_Requirement_. Could you copy each line of the listing below that has the word "scene"?

_Source information_.
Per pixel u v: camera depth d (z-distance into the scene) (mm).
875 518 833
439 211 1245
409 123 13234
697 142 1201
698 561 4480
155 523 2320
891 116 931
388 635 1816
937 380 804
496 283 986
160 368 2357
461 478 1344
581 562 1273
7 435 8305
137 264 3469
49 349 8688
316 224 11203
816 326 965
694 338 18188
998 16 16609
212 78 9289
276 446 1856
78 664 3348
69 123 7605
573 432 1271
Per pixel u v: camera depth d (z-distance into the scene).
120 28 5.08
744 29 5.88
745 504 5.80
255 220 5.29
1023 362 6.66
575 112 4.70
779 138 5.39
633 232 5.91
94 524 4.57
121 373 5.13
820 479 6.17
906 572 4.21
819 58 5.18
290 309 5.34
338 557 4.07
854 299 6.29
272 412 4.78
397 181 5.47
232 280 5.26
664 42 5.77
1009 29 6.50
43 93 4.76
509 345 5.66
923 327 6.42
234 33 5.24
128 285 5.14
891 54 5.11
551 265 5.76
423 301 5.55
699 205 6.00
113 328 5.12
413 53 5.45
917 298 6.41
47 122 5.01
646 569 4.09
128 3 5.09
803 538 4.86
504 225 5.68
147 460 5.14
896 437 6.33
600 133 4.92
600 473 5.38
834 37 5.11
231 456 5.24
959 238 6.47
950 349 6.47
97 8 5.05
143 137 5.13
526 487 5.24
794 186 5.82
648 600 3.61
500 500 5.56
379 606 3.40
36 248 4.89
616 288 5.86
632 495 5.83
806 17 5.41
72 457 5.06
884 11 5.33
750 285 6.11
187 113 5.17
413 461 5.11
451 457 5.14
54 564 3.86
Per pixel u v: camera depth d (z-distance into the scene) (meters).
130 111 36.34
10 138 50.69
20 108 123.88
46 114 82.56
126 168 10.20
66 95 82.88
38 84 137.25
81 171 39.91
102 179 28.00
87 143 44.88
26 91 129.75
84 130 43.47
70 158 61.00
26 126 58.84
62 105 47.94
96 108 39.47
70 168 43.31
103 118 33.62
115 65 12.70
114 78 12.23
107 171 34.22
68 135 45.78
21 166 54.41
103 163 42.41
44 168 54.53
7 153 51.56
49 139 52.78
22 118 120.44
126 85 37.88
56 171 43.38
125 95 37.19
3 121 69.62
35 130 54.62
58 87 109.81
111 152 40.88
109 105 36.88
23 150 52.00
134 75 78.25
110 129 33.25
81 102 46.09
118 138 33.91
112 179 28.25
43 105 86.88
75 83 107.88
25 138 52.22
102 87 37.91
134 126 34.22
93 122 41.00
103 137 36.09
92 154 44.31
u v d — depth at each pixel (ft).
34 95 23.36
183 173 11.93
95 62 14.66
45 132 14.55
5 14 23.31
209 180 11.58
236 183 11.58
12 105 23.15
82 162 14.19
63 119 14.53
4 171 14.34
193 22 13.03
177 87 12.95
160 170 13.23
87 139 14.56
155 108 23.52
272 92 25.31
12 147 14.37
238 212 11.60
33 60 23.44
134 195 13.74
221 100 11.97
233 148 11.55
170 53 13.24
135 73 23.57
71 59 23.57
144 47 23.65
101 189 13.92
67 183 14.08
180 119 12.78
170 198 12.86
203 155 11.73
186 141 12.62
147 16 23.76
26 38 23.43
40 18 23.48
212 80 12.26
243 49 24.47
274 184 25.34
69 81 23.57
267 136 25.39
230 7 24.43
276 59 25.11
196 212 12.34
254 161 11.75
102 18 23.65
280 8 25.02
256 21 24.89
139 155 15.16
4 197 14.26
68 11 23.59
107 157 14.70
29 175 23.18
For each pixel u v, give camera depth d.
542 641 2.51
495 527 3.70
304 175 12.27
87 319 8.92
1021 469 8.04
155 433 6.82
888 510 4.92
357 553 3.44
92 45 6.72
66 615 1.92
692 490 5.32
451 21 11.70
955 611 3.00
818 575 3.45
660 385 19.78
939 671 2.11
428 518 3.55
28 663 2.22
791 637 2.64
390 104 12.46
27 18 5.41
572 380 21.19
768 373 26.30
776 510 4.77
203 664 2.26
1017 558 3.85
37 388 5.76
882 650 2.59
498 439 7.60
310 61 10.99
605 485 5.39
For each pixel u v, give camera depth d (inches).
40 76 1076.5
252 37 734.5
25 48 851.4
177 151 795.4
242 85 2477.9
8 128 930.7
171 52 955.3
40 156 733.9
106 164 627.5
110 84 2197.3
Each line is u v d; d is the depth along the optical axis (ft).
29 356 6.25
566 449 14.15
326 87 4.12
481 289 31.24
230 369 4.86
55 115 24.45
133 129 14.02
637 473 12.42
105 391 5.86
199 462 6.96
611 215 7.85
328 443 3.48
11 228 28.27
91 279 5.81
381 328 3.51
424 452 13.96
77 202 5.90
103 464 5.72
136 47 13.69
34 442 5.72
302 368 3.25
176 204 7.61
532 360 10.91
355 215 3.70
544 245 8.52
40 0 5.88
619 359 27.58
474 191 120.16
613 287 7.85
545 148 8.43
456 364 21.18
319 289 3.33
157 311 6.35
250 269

_Exercise response_.
Per pixel u v: camera depth d (z-distance into the scene) (mm).
Per pixel u v: camera depth d (z-distance into the scene).
Per pixel u v: camera depth d (z-distance into the scene) (meters).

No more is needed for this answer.